2016: InfoWatch Vision 1.0

On November 1, 2016, InfoWatch announced the release of InfoWatch Vision 1.0.

The software product provides the information security specialist with tools for visual analysis of the company's information flows and is focused on identifying incidents in the field of information security, including those that are not violations in terms of security policies in the organization. According to the developers, the solution will help the information security specialist in making decisions during the investigation, providing additional data on requests based on all stored information about information security events.

InfoWatch Vision Architecture, (2016)

InfoWatch Vision consists of four functional modules:

• summary,
• link graph,
• file
• Report Designer.

The modules are mutually complementary, helping in the analysis of the company's information flows by a single data slice through built-in data visualization mechanisms and filtering elements. If you use one or more filters on the selected block, the solution automatically rearranges all other modules.

Sergey Malyarov, Product Development Manager of InfoWatch Group of Companies' System, as it were, predicts the questions that an information security specialist can ask at the next moment. The solution provides data not only strictly on a given request, but also additional information that helps to conduct the investigation.
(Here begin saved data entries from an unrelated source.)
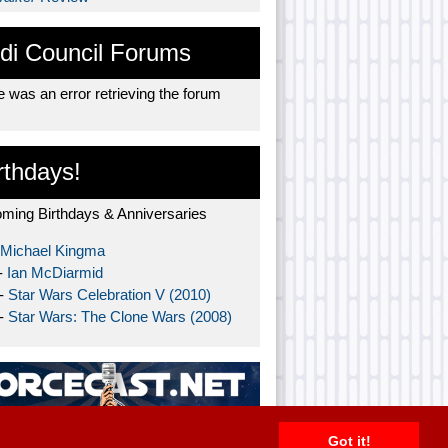
di Council Forums
 was an error retrieving the forum
rthdays!
ming Birthdays & Anniversaries
Michael Kingma
-
Ian McDiarmid
 -
Star Wars Celebration V (2010)
 -
Star Wars: The Clone Wars (2008)
Got it!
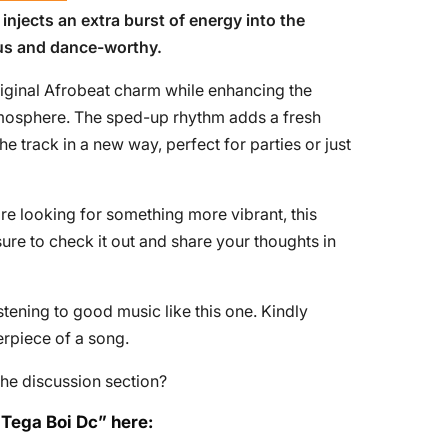
 injects an extra burst of energy into the
ous and dance-worthy.
riginal Afrobeat charm while enhancing the
tmosphere. The sped-up rhythm adds a fresh
he track in a new way, perfect for parties or just
re looking for something more vibrant, this
re to check it out and share your thoughts in
tening to good music like this one. Kindly
erpiece of a song.
he discussion section?
 Tega Boi Dc” here:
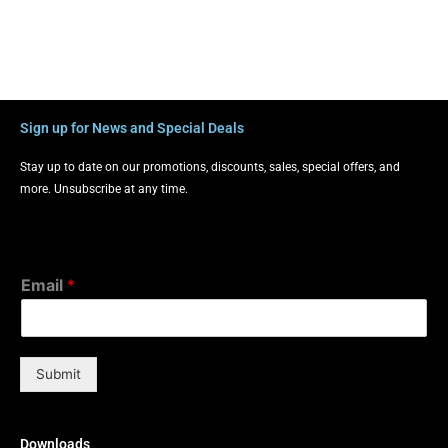
Sign up for News and Special Deals
Stay up to date on our promotions, discounts, sales, special offers, and
more. Unsubscribe at any time.
Email
*
Submit
Downloads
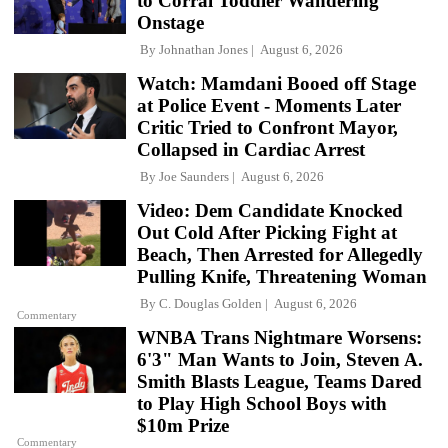
to Corral Toddler Wandering
Onstage
By
Johnathan Jones
August 6, 2026
Watch: Mamdani Booed off Stage
at Police Event - Moments Later
Critic Tried to Confront Mayor,
Collapsed in Cardiac Arrest
By
Joe Saunders
August 6, 2026
Video: Dem Candidate Knocked
Out Cold After Picking Fight at
Beach, Then Arrested for Allegedly
Pulling Knife, Threatening Woman
By
C. Douglas Golden
August 6, 2026
Commentary
WNBA Trans Nightmare Worsens:
6'3" Man Wants to Join, Steven A.
Smith Blasts League, Teams Dared
to Play High School Boys with
$10m Prize
Commentary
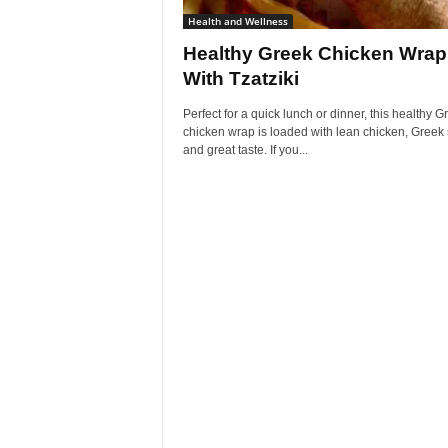
Health and Wellness
Healthy Greek Chicken Wrap
With Tzatziki
Perfect for a quick lunch or dinner, this healthy G
chicken wrap is loaded with lean chicken, Greek
and great taste. If you...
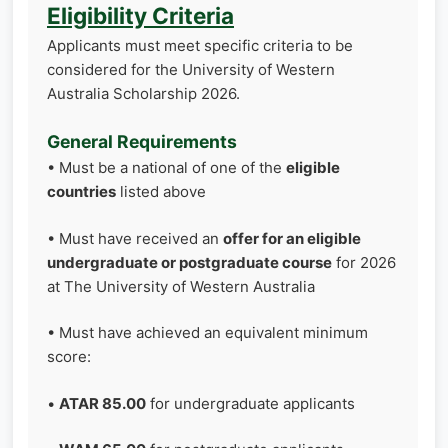
Eligibility Criteria
Applicants must meet specific criteria to be
considered for the University of Western
Australia Scholarship 2026.
General Requirements
• Must be a national of one of the
eligible
countries
listed above
• Must have received an
offer for an eligible
undergraduate or postgraduate course
for 2026
at The University of Western Australia
• Must have achieved an equivalent minimum
score:
•
ATAR 85.00
for undergraduate applicants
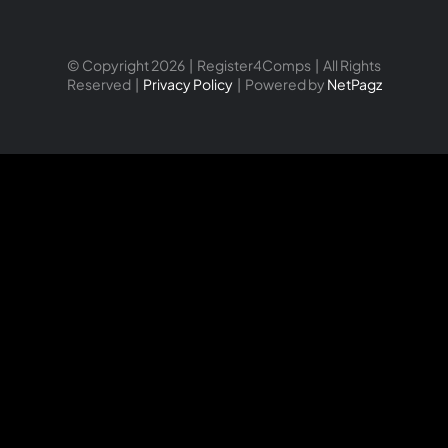
© Copyright 2026 | Register4Comps | All Rights
Reserved |
Privacy Policy
| Powered by
NetPagz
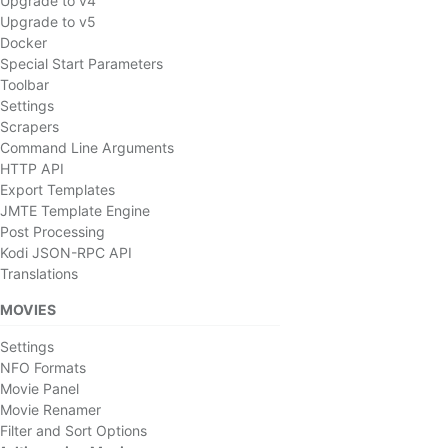
Upgrade to v4
Upgrade to v5
Docker
Special Start Parameters
Toolbar
Settings
Scrapers
Command Line Arguments
HTTP API
Export Templates
JMTE Template Engine
Post Processing
Kodi JSON-RPC API
Translations
MOVIES
Settings
NFO Formats
Movie Panel
Movie Renamer
Filter and Sort Options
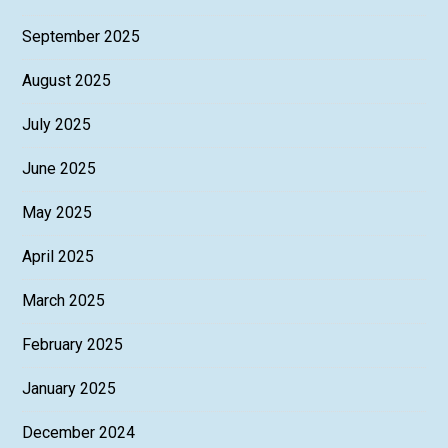
September 2025
August 2025
July 2025
June 2025
May 2025
April 2025
March 2025
February 2025
January 2025
December 2024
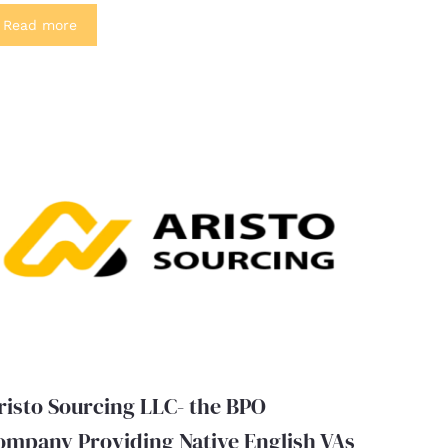
Read more
risto Sourcing LLC- the BPO
ompany Providing Native English VAs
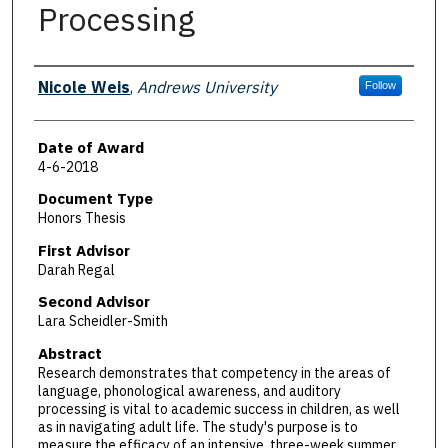
Processing
Author
Nicole Weis
,
Andrews University
Follow
Date of Award
4-6-2018
Document Type
Honors Thesis
First Advisor
Darah Regal
Second Advisor
Lara Scheidler-Smith
Abstract
Research demonstrates that competency in the areas of
language, phonological awareness, and auditory
processing is vital to academic success in children, as well
as in navigating adult life. The study's purpose is to
measure the efficacy of an intensive, three-week summer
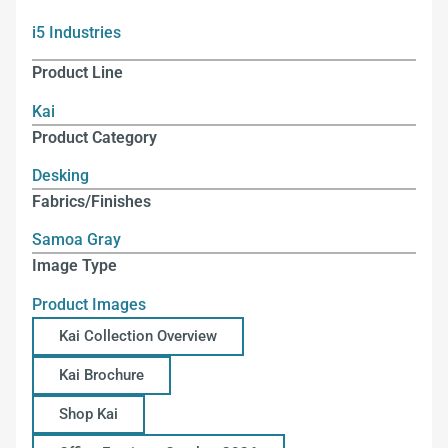
i5 Industries
Product Line
Kai
Product Category
Desking
Fabrics/Finishes
Samoa Gray
Image Type
Product Images
Kai Collection Overview
Kai Brochure
Shop Kai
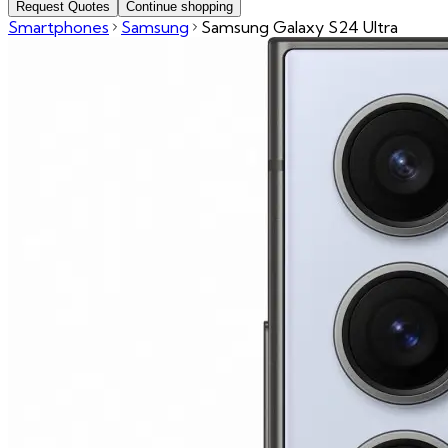
Request Quotes
Continue shopping
Smartphones
Samsung
Samsung Galaxy S24 Ultra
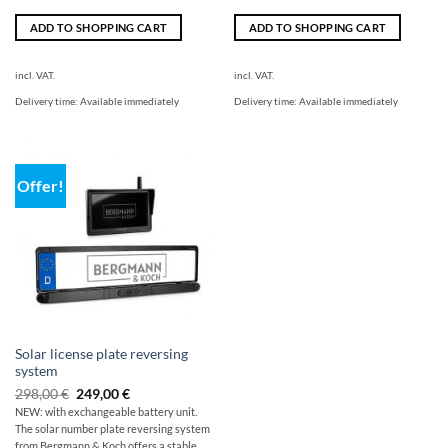
ADD TO SHOPPING CART
ADD TO SHOPPING CART
incl. VAT.
incl. VAT.
Delivery time:
Available immediately
Delivery time:
Available immediately
Offer!
Solar license plate reversing
system
Original
Current
298,00
€
249,00
€
price
price
NEW: with exchangeable battery unit.
was:
is:
The solar number plate reversing system
$349.00
249,00
€.
from Bergmann & Koch offers a stable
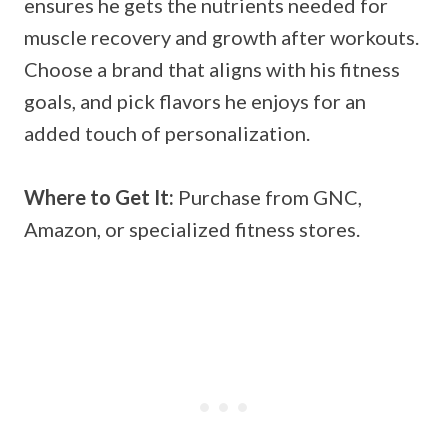
ensures he gets the nutrients needed for
muscle recovery and growth after workouts.
Choose a brand that aligns with his fitness
goals, and pick flavors he enjoys for an
added touch of personalization.
Where to Get It:
Purchase from GNC,
Amazon, or specialized fitness stores.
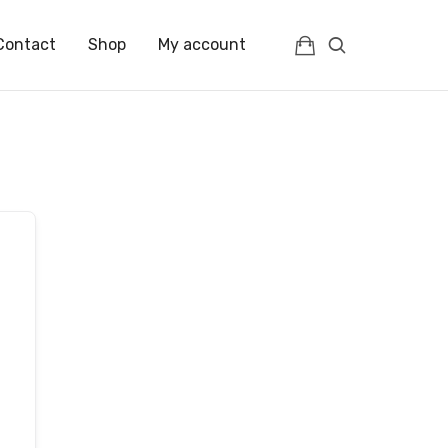
Contact
Shop
My account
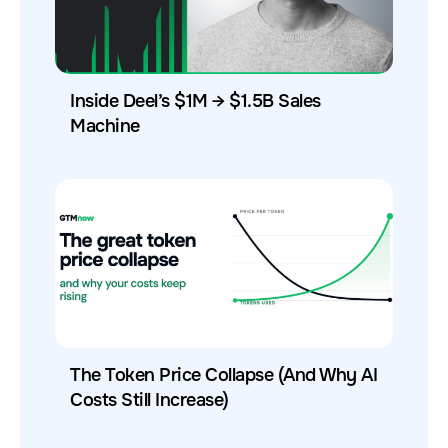
Inside Deel’s $1M → $1.5B Sales
Machine
The Token Price Collapse (And Why AI
Costs Still Increase)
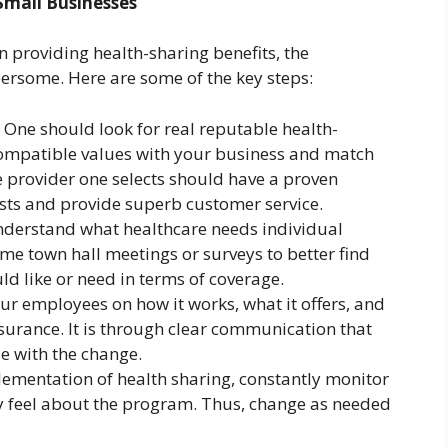
Small Businesses
n providing health-sharing benefits, the
ersome. Here are some of the key steps:
 One should look for real reputable health-
compatible values with your business and match
 provider one selects should have a proven
costs and provide superb customer service.
Understand what healthcare needs individual
e town hall meetings or surveys to better find
ld like or need in terms of coverage.
r employees on how it works, what it offers, and
nsurance. It is through clear communication that
e with the change.
plementation of health sharing, constantly monitor
y feel about the program. Thus, change as needed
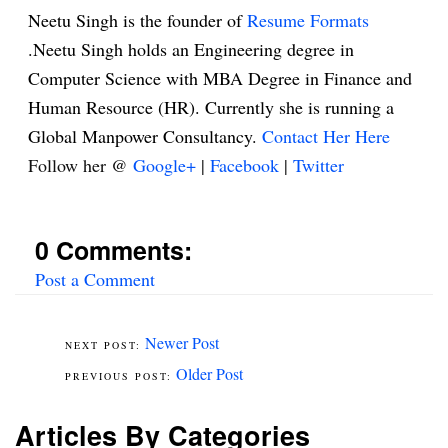
Neetu Singh is the founder of
Resume Formats
.Neetu Singh holds an Engineering degree in
Computer Science with MBA Degree in Finance and
Human Resource (HR). Currently she is running a
Global Manpower Consultancy.
Contact Her Here
Follow her @
Google+
|
Facebook
|
Twitter
0 Comments:
Post a Comment
Newer Post
Older Post
Articles By Categories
In addition, InfoWatch Vision allows you to control the "gray areas" of the company's information flows, identifying events that are atypical for the organization processes and abnormal behavior of employees.

The security summary is designed to assess the level of information security in the company. The module helps to perform retrospective analysis by detecting anomalies in information flows and can serve as a starting point in the conduct of investigations.

The link graph is designed to analyze information flows that arise within an organization and when interacting with external counterparties. Interactive decision mechanisms help to visually visualize information flows generated by employees in various aspects of information security in real time.

Sheets, Summary, Link Graph and Dossier, (2016)

The interactive dossier contains consolidated data for each employee or external contact of the organization, allowing flexible filtering of data according to various criteria, helping to move to another dossier from the link graph built into the dossier card.

The report designer assists in the structuring and preparation of information obtained during the investigation in the form of a single document.

The first version of the product integrates with the DLP product InfoWatch Traffic Monitor and takes into account the logic of the original data source.